TASK DIRECTIONS -> Reproduce the data below exactly as written. Pictures do not belong in the copy.

SUPPLIED DATA ->
▼
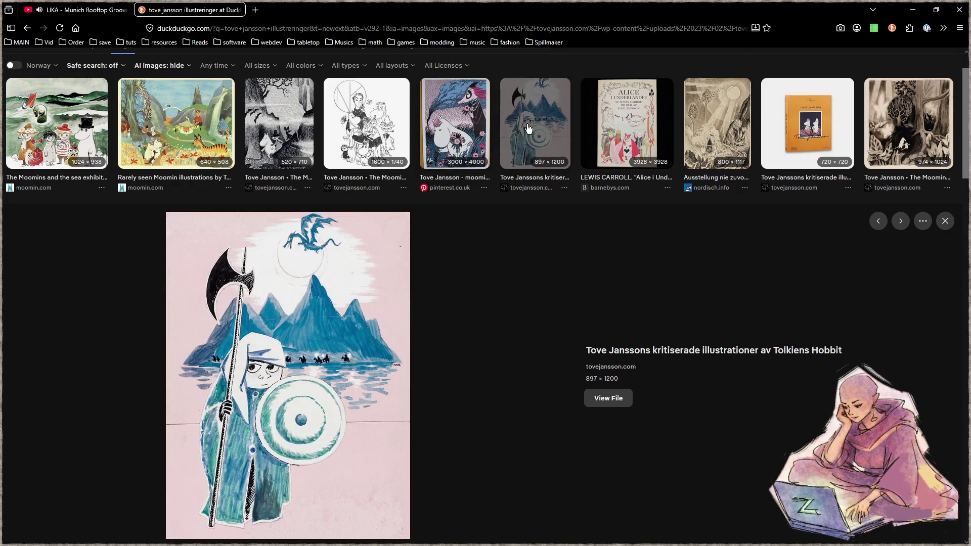
pyautogui.click(194, 126)
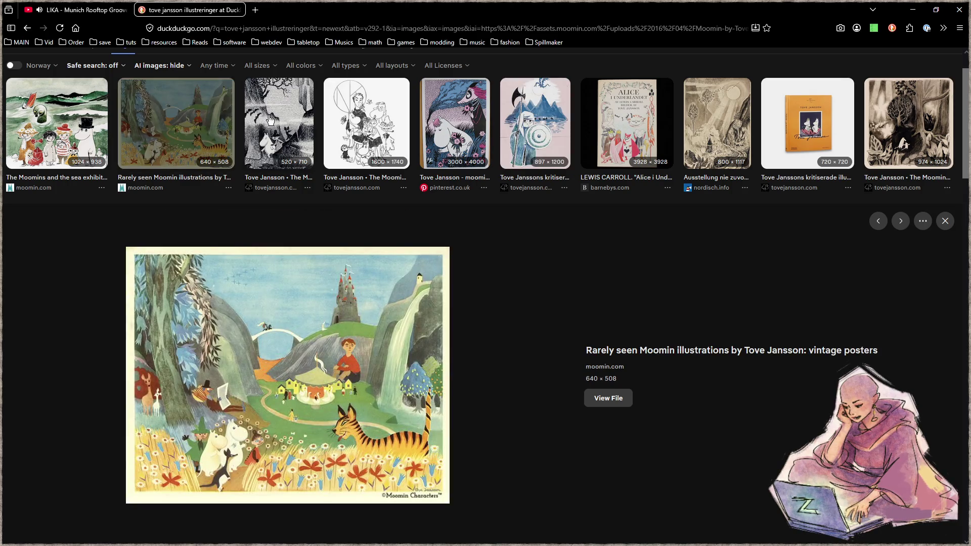
pyautogui.click(95, 128)
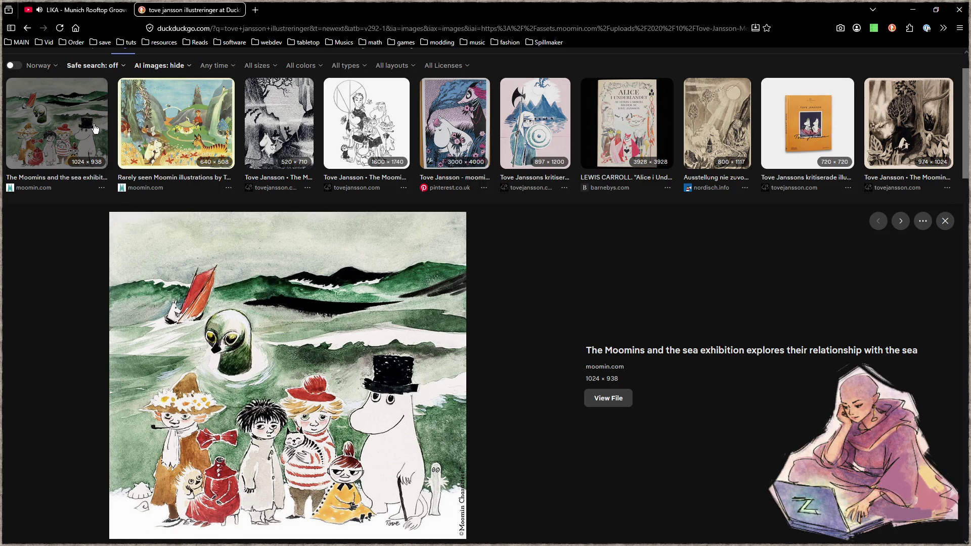
pyautogui.click(271, 124)
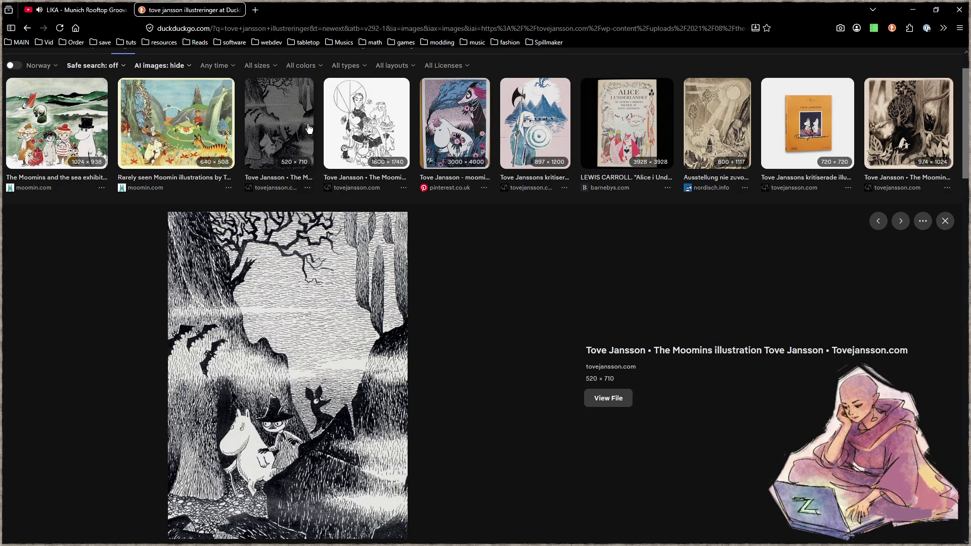
pyautogui.press('super+Down')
▲
REPLY TO THE EXERCISE ->
pyautogui.click(194, 126)
pyautogui.click(95, 128)
pyautogui.click(271, 124)
pyautogui.press('super+Down')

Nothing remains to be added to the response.